-- Data section follows --

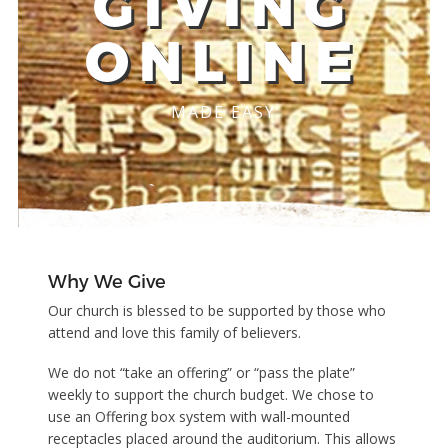
GIVING
ONLINE
MADE EASY
Why We Give
Our church is blessed to be supported by those who
attend and love this family of believers.
We do not “take an offering” or “pass the plate”
weekly to support the church budget. We chose to
use an Offering box system with wall-mounted
receptacles placed around the auditorium. This allows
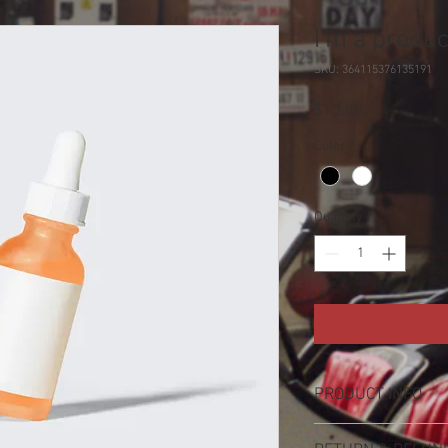
I'm a produc
SKU: 364115376135191
Price
$10.00
Color
*
Quantity
*
PRODUCT INFO
I'm a product detail. I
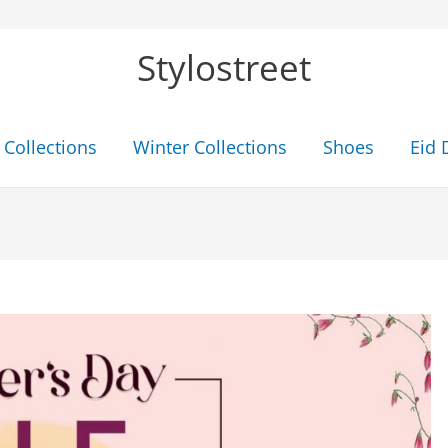
Stylostreet
Collections
Winter Collections
Shoes
Eid 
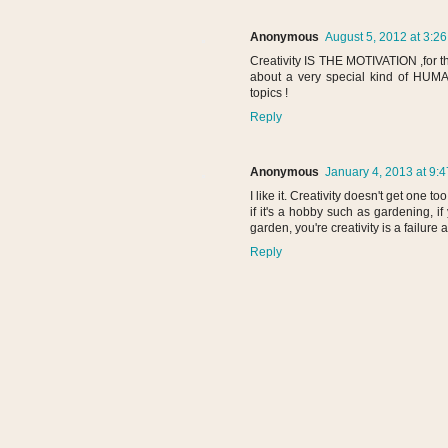
Anonymous
August 5, 2012 at 3:2
Creativity IS THE MOTIVATION ,for th
about a very special kind of HUMA
topics !
Reply
Anonymous
January 4, 2013 at 9:
I like it. Creativity doesn't get one t
if it's a hobby such as gardening, if
garden, you're creativity is a failure a
Reply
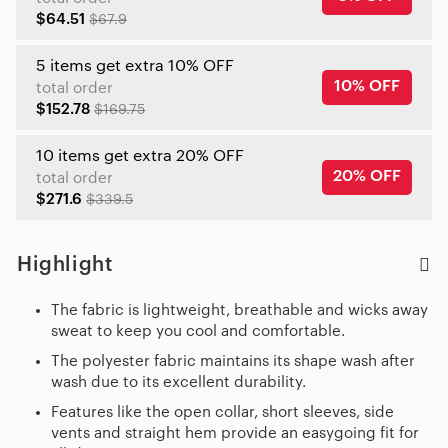
$64.51
$67.9
5 items get extra 10% OFF
10% OFF
total order
$152.78
$169.75
10 items get extra 20% OFF
20% OFF
total order
$271.6
$339.5
Highlight
The fabric is lightweight, breathable and wicks away
sweat to keep you cool and comfortable.
The polyester fabric maintains its shape wash after
wash due to its excellent durability.
Features like the open collar, short sleeves, side
vents and straight hem provide an easygoing fit for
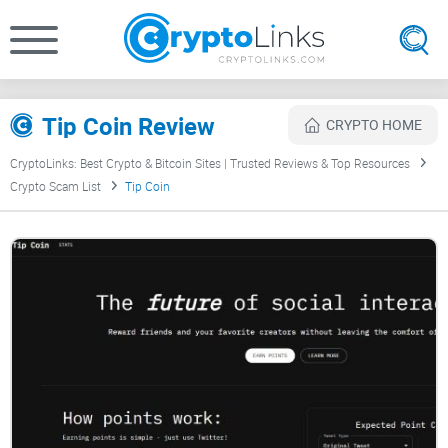
Tip Coin Review
CRYPTO HOME
CryptoLinks: Best Crypto & Bitcoin Sites | Trusted Reviews & Top Resources
Crypto Scam List
Tip Coin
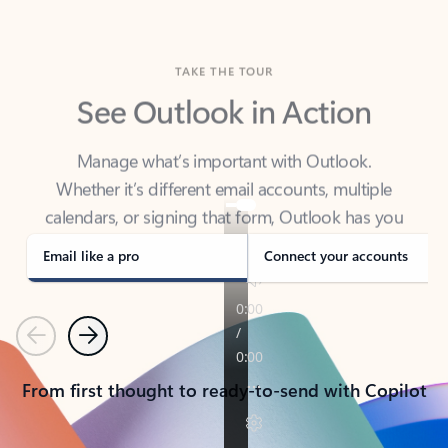
TAKE THE TOUR
See Outlook in Action
Manage what’s important with Outlook.
Whether it’s different email accounts, multiple
calendars, or signing that form, Outlook has you
covered - at home, for work, or on-the-go.
Email like a pro
Connect your accounts
Previous
Next
From first thought to ready-to-send with Copilot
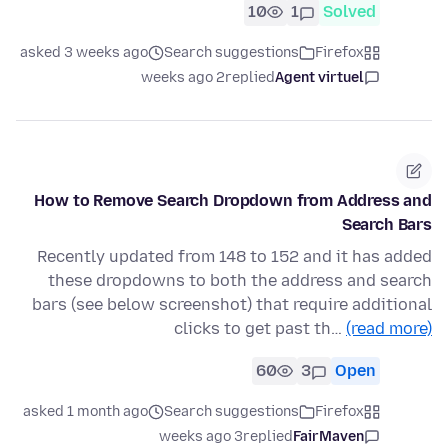
10
1
Solved
asked 3 weeks ago
Search suggestions
Firefox
2 weeks ago
replied
Agent virtuel
How to Remove Search Dropdown from Address and
Search Bars
Recently updated from 148 to 152 and it has added
these dropdowns to both the address and search
bars (see below screenshot) that require additional
clicks to get past th…
(read more)
60
3
Open
asked 1 month ago
Search suggestions
Firefox
3 weeks ago
replied
FairMaven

-- Data section concluded --

> _Exercise_
An exact reproduction of the data above is required, with every picture removed.

> _Exercise result_
GIVING
ONLINE
MADE EASY
Why We Give
Our church is blessed to be supported by those who
attend and love this family of believers.
We do not “take an offering” or “pass the plate”
weekly to support the church budget. We chose to
use an Offering box system with wall-mounted
receptacles placed around the auditorium. This allows
I'm a produc
SKU: 364115376135191
Price
$10.00
Color
*
Quantity
*
PRODUCT INFO
I'm a product detail. I
Stylostreet
Collections
Winter Collections
Shoes
Eid 
Anonymous
August 5, 2012 at 3:2
Creativity IS THE MOTIVATION ,for th
about a very special kind of HUMA
topics !
Reply
Anonymous
January 4, 2013 at 9:
I like it. Creativity doesn't get one t
if it's a hobby such as gardening, if
garden, you're creativity is a failure a
Reply
$64.51
$67.9
5 items get extra 10% OFF
10% OFF
total order
$152.78
$169.75
10 items get extra 20% OFF
20% OFF
total order
$271.6
$339.5
Highlight
The fabric is lightweight, breathable and wicks away
sweat to keep you cool and comfortable.
The polyester fabric maintains its shape wash after
wash due to its excellent durability.
Features like the open collar, short sleeves, side
vents and straight hem provide an easygoing fit for
Tip Coin Review
CRYPTO HOME
CryptoLinks: Best Crypto & Bitcoin Sites | Trusted Reviews & Top Resources
Crypto Scam List
Tip Coin
TAKE THE TOUR
See Outlook in Action
Manage what’s important with Outlook.
Whether it’s different email accounts, multiple
calendars, or signing that form, Outlook has you
covered - at home, for work, or on-the-go.
Email like a pro
Connect your accounts
Previous
Next
From first thought to ready-to-send with Copilot
10
1
Solved
asked 3 weeks ago
Search suggestions
Firefox
2 weeks ago
replied
Agent virtuel
How to Remove Search Dropdown from Address and
Search Bars
Recently updated from 148 to 152 and it has added
these dropdowns to both the address and search
bars (see below screenshot) that require additional
clicks to get past th…
(read more)
60
3
Open
asked 1 month ago
Search suggestions
Firefox
3 weeks ago
replied
FairMaven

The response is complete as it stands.